Work request>
Scan the material that follows. Copy every line containing the word "Right".

Supplied records>
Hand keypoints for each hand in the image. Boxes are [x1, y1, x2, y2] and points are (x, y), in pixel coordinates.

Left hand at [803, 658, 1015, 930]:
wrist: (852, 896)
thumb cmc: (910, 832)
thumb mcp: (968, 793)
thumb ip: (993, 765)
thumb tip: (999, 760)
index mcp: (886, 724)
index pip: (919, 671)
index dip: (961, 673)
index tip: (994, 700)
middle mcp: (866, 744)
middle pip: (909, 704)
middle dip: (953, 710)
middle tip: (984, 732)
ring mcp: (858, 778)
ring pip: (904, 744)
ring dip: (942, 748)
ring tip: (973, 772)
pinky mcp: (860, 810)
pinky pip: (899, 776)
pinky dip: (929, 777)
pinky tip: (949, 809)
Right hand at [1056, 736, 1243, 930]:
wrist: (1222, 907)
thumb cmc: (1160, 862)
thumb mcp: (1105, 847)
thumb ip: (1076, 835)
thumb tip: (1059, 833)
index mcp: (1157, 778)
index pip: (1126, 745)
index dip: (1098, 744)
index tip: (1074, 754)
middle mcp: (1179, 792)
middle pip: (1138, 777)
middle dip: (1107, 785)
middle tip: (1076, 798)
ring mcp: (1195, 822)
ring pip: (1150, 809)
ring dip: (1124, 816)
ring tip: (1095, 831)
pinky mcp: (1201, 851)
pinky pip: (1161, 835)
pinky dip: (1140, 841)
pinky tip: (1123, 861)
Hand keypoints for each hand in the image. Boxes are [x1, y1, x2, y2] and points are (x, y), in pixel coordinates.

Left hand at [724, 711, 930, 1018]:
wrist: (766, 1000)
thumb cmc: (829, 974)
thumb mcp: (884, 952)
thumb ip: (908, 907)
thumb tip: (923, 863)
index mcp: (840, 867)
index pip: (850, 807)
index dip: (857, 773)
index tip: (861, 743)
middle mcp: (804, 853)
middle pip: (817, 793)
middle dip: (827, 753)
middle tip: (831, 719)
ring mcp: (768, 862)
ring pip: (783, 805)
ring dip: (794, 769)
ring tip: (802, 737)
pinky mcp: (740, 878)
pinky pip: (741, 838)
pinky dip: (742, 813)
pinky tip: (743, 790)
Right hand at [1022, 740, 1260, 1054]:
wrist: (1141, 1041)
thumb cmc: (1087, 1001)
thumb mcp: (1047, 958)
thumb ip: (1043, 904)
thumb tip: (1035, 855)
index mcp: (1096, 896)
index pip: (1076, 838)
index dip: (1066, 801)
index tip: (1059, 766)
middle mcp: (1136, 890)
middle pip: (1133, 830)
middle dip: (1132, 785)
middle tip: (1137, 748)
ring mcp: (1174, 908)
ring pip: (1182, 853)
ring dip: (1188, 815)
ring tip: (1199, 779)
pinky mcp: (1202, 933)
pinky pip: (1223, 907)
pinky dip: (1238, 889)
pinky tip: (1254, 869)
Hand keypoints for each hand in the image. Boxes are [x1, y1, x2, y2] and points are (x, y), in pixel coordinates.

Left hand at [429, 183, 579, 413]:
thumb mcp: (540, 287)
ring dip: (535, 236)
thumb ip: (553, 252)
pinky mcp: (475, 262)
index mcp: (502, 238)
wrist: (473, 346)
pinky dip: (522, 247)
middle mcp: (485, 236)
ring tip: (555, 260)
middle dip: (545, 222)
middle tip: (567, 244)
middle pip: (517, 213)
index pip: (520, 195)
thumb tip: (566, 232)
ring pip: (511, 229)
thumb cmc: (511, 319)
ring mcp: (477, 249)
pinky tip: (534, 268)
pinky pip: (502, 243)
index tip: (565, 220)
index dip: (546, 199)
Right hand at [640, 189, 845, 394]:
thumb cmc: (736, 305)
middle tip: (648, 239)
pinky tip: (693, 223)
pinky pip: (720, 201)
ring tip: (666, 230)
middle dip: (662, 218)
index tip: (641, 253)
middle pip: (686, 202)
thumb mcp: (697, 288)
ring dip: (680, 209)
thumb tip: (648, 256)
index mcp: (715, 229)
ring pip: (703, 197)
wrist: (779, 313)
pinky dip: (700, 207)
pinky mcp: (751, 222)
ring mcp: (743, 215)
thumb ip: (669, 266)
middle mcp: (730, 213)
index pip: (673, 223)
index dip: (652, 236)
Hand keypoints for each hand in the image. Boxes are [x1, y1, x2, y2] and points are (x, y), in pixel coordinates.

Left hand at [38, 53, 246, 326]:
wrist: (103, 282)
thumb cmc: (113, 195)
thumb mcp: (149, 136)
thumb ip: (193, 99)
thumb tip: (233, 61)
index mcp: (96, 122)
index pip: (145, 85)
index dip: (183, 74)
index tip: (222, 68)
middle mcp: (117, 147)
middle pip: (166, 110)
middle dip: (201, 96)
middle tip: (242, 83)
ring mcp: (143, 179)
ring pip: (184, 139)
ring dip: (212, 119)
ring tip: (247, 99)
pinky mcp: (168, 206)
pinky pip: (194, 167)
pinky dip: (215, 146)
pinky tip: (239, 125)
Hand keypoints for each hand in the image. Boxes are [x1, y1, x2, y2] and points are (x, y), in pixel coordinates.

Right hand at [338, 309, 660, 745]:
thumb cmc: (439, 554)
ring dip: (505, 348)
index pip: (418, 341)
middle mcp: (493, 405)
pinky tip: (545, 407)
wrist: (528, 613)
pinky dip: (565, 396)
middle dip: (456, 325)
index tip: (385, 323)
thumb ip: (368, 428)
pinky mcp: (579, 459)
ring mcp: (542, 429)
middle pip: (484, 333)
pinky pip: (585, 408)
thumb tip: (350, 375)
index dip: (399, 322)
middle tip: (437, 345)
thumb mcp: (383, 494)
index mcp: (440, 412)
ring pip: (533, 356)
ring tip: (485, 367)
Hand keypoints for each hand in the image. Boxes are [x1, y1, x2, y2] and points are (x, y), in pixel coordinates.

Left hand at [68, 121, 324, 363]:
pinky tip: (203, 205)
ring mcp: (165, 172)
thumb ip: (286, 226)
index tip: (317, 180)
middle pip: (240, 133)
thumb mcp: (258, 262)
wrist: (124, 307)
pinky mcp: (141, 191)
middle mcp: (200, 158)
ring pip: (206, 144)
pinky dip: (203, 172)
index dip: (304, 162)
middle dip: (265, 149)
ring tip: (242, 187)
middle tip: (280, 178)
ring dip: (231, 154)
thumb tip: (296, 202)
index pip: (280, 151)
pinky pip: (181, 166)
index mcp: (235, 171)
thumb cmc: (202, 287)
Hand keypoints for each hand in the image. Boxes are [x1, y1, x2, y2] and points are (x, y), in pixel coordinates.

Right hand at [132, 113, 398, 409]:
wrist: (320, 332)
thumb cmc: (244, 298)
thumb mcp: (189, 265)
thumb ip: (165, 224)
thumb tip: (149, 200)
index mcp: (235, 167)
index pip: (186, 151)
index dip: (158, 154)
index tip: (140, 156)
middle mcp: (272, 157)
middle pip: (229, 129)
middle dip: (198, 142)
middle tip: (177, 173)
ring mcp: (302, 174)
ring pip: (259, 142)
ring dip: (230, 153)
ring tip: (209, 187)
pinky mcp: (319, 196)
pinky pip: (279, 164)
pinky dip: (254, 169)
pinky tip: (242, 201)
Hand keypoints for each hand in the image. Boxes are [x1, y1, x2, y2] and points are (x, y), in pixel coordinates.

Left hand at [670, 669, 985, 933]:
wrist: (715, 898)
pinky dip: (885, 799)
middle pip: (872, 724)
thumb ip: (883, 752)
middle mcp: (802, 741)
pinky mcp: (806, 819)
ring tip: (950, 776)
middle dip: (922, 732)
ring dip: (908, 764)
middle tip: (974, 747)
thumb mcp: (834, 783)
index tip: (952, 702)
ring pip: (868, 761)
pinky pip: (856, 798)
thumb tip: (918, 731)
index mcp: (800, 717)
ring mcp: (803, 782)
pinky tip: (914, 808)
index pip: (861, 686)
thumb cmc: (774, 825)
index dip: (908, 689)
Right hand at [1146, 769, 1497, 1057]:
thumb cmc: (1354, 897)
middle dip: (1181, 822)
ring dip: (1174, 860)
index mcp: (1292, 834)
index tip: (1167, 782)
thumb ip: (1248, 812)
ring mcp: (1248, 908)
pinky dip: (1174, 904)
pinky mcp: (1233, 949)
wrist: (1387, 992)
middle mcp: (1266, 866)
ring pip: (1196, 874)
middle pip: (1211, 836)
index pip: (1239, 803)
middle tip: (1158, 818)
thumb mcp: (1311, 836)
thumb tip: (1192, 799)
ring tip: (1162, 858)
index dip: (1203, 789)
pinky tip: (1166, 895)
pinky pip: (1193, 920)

Solution for this task>
Right hand at [1056, 736, 1243, 930]:
Right hand at [1022, 740, 1260, 1054]:
Right hand at [640, 189, 845, 394]:
Right hand at [338, 309, 660, 745]:
Right hand at [132, 113, 398, 409]:
Right hand at [1146, 769, 1497, 1057]:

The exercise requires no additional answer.